[EXTRACTED MATERIAL — start]

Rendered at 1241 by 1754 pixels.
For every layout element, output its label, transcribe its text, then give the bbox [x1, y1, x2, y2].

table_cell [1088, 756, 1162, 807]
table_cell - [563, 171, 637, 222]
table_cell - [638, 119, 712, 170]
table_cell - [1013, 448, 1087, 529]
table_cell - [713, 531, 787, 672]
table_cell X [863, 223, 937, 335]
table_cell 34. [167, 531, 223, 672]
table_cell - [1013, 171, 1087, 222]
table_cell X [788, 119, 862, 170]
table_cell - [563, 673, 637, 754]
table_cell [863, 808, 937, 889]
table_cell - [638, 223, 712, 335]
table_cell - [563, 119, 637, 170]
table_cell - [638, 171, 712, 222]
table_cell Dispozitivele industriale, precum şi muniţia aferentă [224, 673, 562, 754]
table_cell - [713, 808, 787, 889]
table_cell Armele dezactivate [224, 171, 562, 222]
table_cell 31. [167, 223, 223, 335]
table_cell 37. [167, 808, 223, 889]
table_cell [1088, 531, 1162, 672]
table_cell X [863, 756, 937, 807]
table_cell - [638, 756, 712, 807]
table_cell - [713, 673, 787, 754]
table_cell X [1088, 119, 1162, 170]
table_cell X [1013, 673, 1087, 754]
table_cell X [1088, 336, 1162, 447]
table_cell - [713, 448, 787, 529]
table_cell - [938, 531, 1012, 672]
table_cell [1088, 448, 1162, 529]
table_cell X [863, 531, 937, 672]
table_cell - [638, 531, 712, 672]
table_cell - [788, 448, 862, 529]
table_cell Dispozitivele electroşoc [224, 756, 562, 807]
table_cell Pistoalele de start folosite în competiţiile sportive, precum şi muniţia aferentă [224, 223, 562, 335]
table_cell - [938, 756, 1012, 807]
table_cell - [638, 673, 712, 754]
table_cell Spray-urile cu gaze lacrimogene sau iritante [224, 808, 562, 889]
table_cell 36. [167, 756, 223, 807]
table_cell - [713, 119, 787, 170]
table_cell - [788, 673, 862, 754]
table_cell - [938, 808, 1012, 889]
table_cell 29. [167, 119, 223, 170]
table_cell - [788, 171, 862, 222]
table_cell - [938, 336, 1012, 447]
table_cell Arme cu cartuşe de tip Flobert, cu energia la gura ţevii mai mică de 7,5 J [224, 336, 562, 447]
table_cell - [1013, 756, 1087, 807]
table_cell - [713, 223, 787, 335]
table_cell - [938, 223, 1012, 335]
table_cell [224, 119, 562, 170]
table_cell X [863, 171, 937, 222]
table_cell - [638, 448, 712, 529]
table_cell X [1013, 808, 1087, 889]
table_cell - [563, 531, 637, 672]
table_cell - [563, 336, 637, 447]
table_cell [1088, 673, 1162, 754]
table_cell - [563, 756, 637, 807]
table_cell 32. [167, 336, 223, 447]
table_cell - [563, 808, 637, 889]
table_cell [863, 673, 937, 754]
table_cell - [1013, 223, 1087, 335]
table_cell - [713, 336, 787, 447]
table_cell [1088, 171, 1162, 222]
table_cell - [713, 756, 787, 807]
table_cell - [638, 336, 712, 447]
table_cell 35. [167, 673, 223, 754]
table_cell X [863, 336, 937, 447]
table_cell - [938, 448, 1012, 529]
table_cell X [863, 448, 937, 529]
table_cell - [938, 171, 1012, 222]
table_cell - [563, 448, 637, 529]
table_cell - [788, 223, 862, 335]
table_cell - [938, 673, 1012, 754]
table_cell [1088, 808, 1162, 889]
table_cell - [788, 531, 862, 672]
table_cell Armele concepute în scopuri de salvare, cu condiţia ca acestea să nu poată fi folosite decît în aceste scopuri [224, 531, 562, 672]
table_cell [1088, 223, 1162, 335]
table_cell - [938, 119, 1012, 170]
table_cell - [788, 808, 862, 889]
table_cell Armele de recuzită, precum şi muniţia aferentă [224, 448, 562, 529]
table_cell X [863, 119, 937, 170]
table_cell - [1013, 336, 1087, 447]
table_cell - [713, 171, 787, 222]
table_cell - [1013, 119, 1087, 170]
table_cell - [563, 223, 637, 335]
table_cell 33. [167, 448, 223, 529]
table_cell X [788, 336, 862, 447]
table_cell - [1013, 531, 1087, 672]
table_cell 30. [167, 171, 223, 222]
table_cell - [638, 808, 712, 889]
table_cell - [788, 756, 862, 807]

[EXTRACTED MATERIAL — finish]

> WHAT THE EXERCISE ASKS: The material above is to be transcribed in full, exactly as it appears.

> FINISHED EXERCISE:
Rendered at 1241 by 1754 pixels.
For every layout element, output its label, transcribe its text, then give the bbox [x1, y1, x2, y2].

table_cell [1088, 756, 1162, 807]
table_cell - [563, 171, 637, 222]
table_cell - [638, 119, 712, 170]
table_cell - [1013, 448, 1087, 529]
table_cell - [713, 531, 787, 672]
table_cell X [863, 223, 937, 335]
table_cell 34. [167, 531, 223, 672]
table_cell - [1013, 171, 1087, 222]
table_cell X [788, 119, 862, 170]
table_cell - [563, 673, 637, 754]
table_cell [863, 808, 937, 889]
table_cell - [638, 223, 712, 335]
table_cell - [563, 119, 637, 170]
table_cell - [638, 171, 712, 222]
table_cell Dispozitivele industriale, precum şi muniţia aferentă [224, 673, 562, 754]
table_cell - [713, 808, 787, 889]
table_cell Armele dezactivate [224, 171, 562, 222]
table_cell 31. [167, 223, 223, 335]
table_cell 37. [167, 808, 223, 889]
table_cell [1088, 531, 1162, 672]
table_cell X [863, 756, 937, 807]
table_cell - [638, 756, 712, 807]
table_cell - [713, 673, 787, 754]
table_cell X [1088, 119, 1162, 170]
table_cell X [1013, 673, 1087, 754]
table_cell X [1088, 336, 1162, 447]
table_cell - [713, 448, 787, 529]
table_cell - [938, 531, 1012, 672]
table_cell [1088, 448, 1162, 529]
table_cell X [863, 531, 937, 672]
table_cell - [638, 531, 712, 672]
table_cell - [788, 448, 862, 529]
table_cell Dispozitivele electroşoc [224, 756, 562, 807]
table_cell Pistoalele de start folosite în competiţiile sportive, precum şi muniţia aferentă [224, 223, 562, 335]
table_cell - [938, 756, 1012, 807]
table_cell - [638, 673, 712, 754]
table_cell Spray-urile cu gaze lacrimogene sau iritante [224, 808, 562, 889]
table_cell 36. [167, 756, 223, 807]
table_cell - [713, 119, 787, 170]
table_cell - [788, 673, 862, 754]
table_cell - [938, 808, 1012, 889]
table_cell 29. [167, 119, 223, 170]
table_cell - [788, 171, 862, 222]
table_cell - [938, 336, 1012, 447]
table_cell Arme cu cartuşe de tip Flobert, cu energia la gura ţevii mai mică de 7,5 J [224, 336, 562, 447]
table_cell - [1013, 756, 1087, 807]
table_cell - [713, 223, 787, 335]
table_cell - [938, 223, 1012, 335]
table_cell [224, 119, 562, 170]
table_cell X [863, 171, 937, 222]
table_cell - [638, 448, 712, 529]
table_cell X [1013, 808, 1087, 889]
table_cell - [563, 531, 637, 672]
table_cell - [563, 336, 637, 447]
table_cell [1088, 673, 1162, 754]
table_cell - [563, 756, 637, 807]
table_cell 32. [167, 336, 223, 447]
table_cell - [563, 808, 637, 889]
table_cell [863, 673, 937, 754]
table_cell - [1013, 223, 1087, 335]
table_cell - [713, 336, 787, 447]
table_cell [1088, 171, 1162, 222]
table_cell - [713, 756, 787, 807]
table_cell - [638, 336, 712, 447]
table_cell 35. [167, 673, 223, 754]
table_cell X [863, 336, 937, 447]
table_cell - [938, 448, 1012, 529]
table_cell X [863, 448, 937, 529]
table_cell - [938, 171, 1012, 222]
table_cell - [563, 448, 637, 529]
table_cell - [788, 223, 862, 335]
table_cell - [938, 673, 1012, 754]
table_cell [1088, 808, 1162, 889]
table_cell - [788, 531, 862, 672]
table_cell Armele concepute în scopuri de salvare, cu condiţia ca acestea să nu poată fi folosite decît în aceste scopuri [224, 531, 562, 672]
table_cell [1088, 223, 1162, 335]
table_cell - [938, 119, 1012, 170]
table_cell - [788, 808, 862, 889]
table_cell Armele de recuzită, precum şi muniţia aferentă [224, 448, 562, 529]
table_cell X [863, 119, 937, 170]
table_cell - [1013, 336, 1087, 447]
table_cell - [713, 171, 787, 222]
table_cell - [1013, 119, 1087, 170]
table_cell - [563, 223, 637, 335]
table_cell 33. [167, 448, 223, 529]
table_cell X [788, 336, 862, 447]
table_cell - [1013, 531, 1087, 672]
table_cell 30. [167, 171, 223, 222]
table_cell - [638, 808, 712, 889]
table_cell - [788, 756, 862, 807]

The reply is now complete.